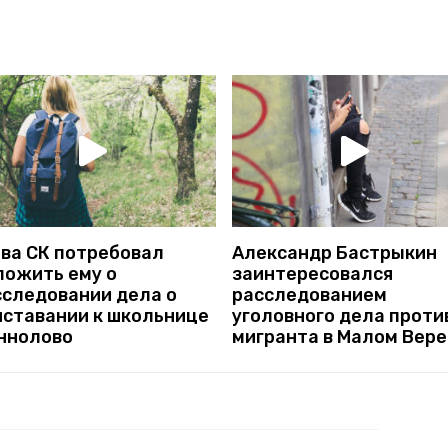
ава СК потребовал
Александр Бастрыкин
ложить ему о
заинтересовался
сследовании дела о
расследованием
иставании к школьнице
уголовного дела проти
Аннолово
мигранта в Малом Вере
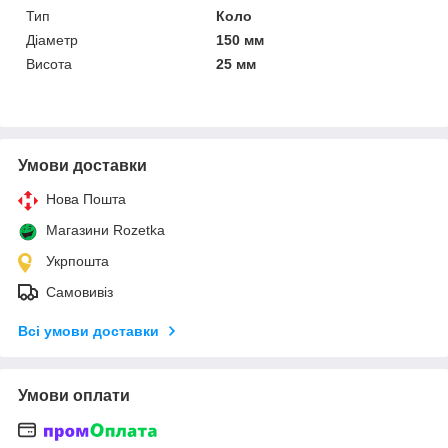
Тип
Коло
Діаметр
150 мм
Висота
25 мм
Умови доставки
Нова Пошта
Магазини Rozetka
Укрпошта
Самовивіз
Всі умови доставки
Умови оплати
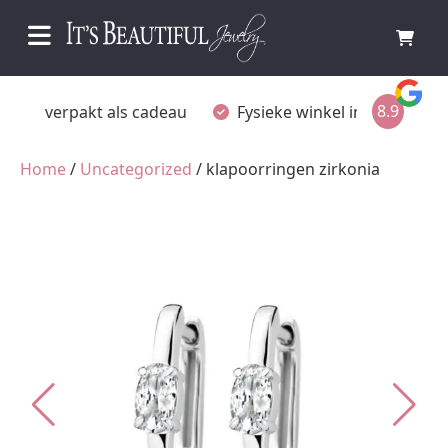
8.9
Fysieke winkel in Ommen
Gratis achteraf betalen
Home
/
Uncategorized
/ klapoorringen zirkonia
○ ○ ○ ○
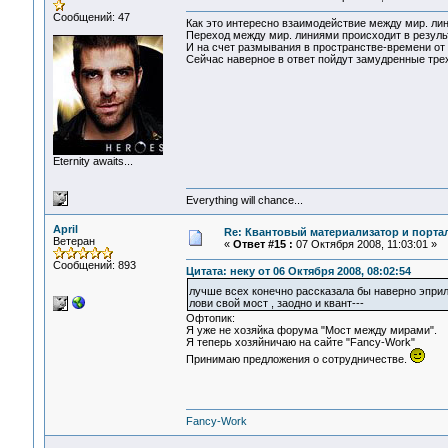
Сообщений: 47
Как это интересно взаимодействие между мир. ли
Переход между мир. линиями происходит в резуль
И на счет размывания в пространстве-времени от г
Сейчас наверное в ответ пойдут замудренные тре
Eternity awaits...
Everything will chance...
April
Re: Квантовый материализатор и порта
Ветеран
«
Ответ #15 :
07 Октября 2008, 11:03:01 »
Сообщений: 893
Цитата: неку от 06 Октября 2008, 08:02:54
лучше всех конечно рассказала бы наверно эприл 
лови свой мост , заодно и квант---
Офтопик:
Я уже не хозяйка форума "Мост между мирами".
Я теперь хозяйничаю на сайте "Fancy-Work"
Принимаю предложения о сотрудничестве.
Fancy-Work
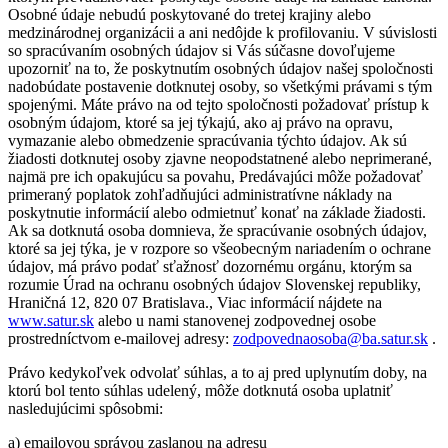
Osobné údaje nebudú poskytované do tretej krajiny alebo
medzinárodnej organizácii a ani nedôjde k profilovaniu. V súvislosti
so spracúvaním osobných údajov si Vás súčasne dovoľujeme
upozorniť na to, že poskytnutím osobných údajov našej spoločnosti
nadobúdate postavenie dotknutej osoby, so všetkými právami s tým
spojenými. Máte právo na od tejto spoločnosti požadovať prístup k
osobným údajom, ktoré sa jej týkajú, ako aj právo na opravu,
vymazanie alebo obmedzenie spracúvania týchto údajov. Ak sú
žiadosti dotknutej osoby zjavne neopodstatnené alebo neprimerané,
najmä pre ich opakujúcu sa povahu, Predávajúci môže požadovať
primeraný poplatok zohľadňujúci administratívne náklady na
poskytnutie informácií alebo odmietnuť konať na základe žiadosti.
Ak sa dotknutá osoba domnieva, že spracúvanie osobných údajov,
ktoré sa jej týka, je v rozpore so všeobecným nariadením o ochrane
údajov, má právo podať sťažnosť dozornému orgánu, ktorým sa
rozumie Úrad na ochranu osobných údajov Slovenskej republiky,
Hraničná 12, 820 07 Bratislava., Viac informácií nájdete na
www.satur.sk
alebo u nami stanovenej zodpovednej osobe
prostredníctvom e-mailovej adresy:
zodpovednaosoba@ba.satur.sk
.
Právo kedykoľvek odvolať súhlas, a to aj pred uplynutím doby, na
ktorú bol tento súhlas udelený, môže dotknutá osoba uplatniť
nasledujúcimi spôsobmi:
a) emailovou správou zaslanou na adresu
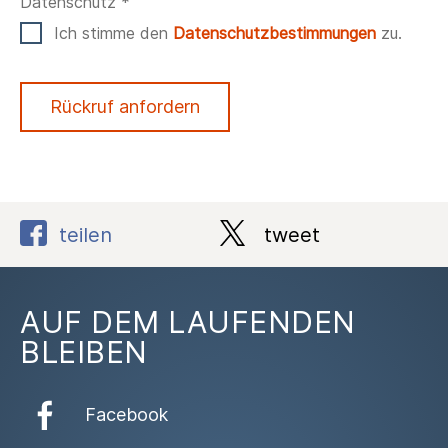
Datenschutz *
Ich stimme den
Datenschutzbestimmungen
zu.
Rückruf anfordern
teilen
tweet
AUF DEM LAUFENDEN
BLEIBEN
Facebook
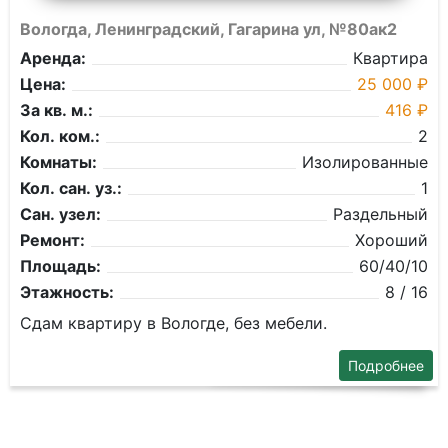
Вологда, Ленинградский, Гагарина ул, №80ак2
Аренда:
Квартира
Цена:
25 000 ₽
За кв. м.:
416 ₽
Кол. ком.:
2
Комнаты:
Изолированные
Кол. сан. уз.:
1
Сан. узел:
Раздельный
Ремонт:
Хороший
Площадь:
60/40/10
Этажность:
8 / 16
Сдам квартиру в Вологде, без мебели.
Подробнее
○ ○ ○ ○
Return word for word the lines of the listing above, starting at the line with "ава СК потребовал" and ending at the line with "Fysieke winkel in Ommen", both included. Pictures do not belong in the copy.

ава СК потребовал
Александр Бастрыкин
ложить ему о
заинтересовался
сследовании дела о
расследованием
иставании к школьнице
уголовного дела проти
Аннолово
мигранта в Малом Вере
Тип
Коло
Діаметр
150 мм
Висота
25 мм
Умови доставки
Нова Пошта
Магазини Rozetka
Укрпошта
Самовивіз
Всі умови доставки
Умови оплати
8.9
Fysieke winkel in Ommen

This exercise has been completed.